Toledo Mayor Mike Bell, on 4th trip to China, visits trade area near Hong Kong

11/16/2012
BY IGNAZIO MESSINA
BLADE STAFF WRITER
His Chinese hosts accept a glass flower — made by northwest Ohio artist Larry Mack — from Toledo Mayor Mike Bell on Wednesday in Shenzhen, China.
His Chinese hosts accept a glass flower — made by northwest Ohio artist Larry Mack — from Toledo Mayor Mike Bell on Wednesday in Shenzhen, China.

SHENZHEN, China — Toledo Mayor Mike Bell tried to sell hundreds of Chinese investors on Toledo at the China Hi-Tech Fair in Shenzhen on the second day of his trip to China.

The fair, which began Thursday night Toledo time and runs until Wednesday, includes 2,500 investors. “They knew that we are here and we are the only representatives from a U.S. city,” Mr. Bell said via telephone from China.

The mayor and about 20 local businessmen left Tuesday at 12:25 p.m. from Detroit and arrived in Hong Kong at 11 a.m. Toledo time the next day. The trip included a four-hour layover in Seoul.

Mr. Bell said his first full day in Shenzhen, a major commerce city near Hong Kong, was spent meeting with Chinese investors who had traveled to Toledo in September for the 5 Lakes Global Economic Forum coordinated by the Regional Growth Partnership and 5 Lakes Global Group Ltd., a consulting group headed by Simon Guo, a Chinese translator, deal broker, and Toledo-area resident who repeatedly has brought Chinese investors to the region.

Mr. Guo was among the team who introduced Mayor Bell to investors from China who ultimately purchased The Docks complex and land in the Marina District.

“I am hearing how impressed they were with Toledo, and some of them went to other, larger [U.S.] cities after Toledo and they preferred Toledo,” Mr. Bell said. “Once they got there, they found it more comfortable and from a business standpoint, they found it could be an asset with the railroads, the lake, and things like the museum.”
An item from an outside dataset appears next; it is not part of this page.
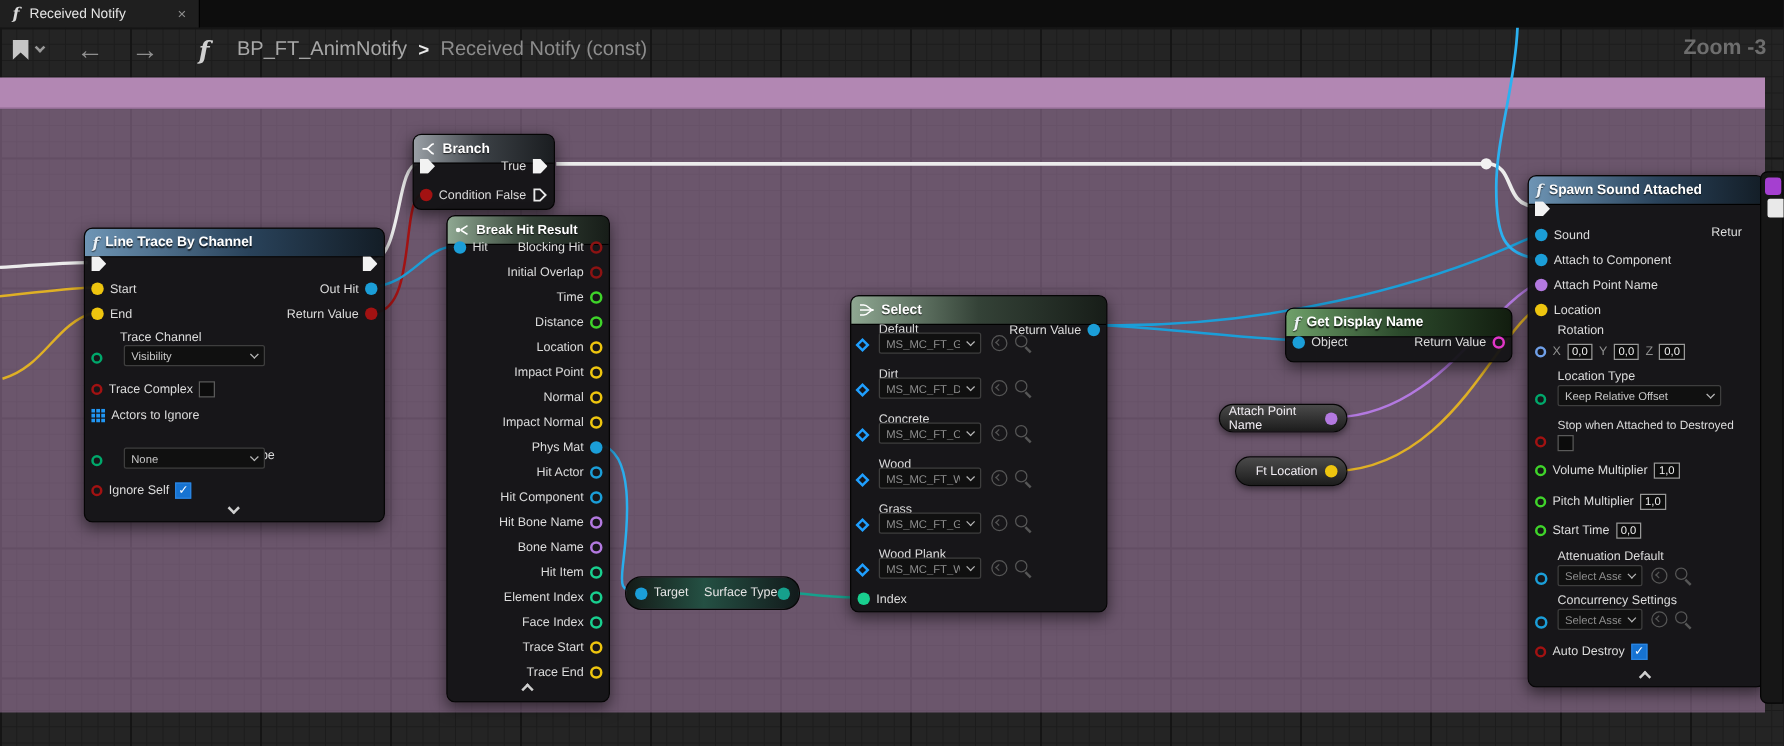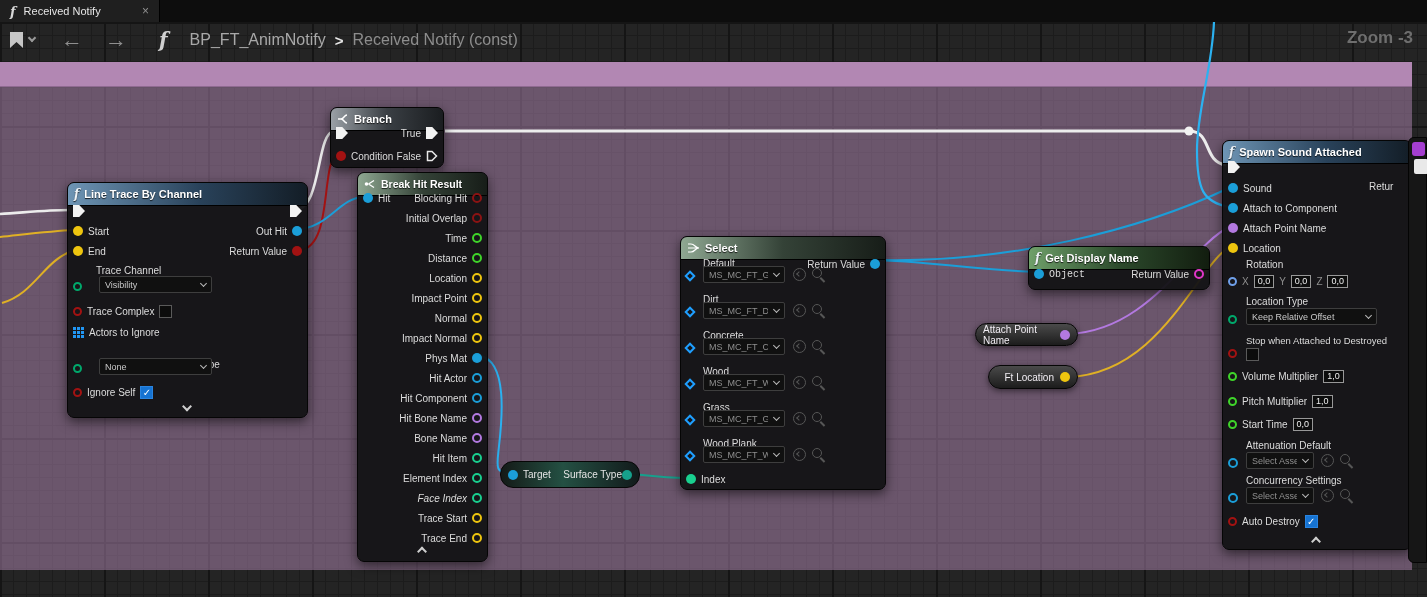"Object" div.lrow { font-family: Liberation Mono, monospace -> none }
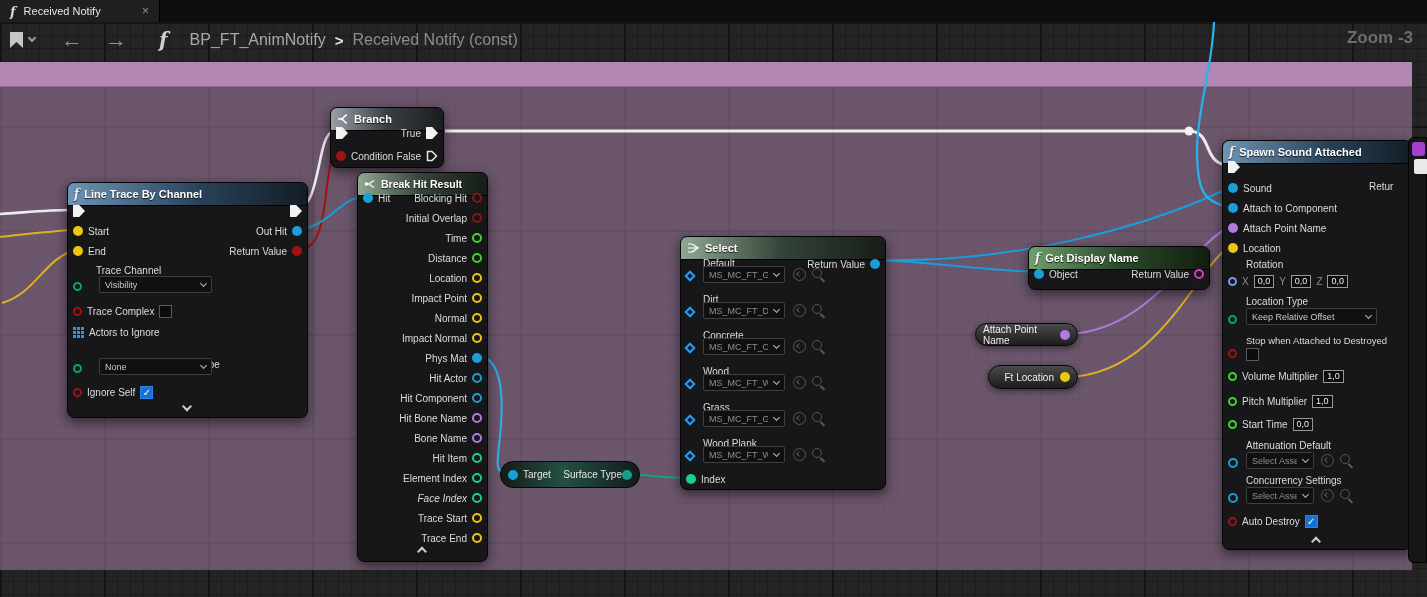"Face Index" div.rrow { font-style: italic -> none }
Toledo’s 5 Lakes Global Group will maintain a booth at the China Hi-Tech Fair while Mayor Bell and some of the delegates on the trip travel to other cities for meetings.

Mr. Bell’s spokesman, Jen Sorgenfrei, said the itinerary changed after they arrived.

The mayor heads next to Yangzhong, Zhenjiang, Pujiang, and Shanghai before flying back to the United States.

This trade mission to China is the mayor’s fourth.

Also on the trip from the city will be Dean Monske, president of the Regional Growth Partnership, and Paul Zito, the RGP’s vice president of international development. The city didn’t pay for their trips, Ms. Sorgenfrei said.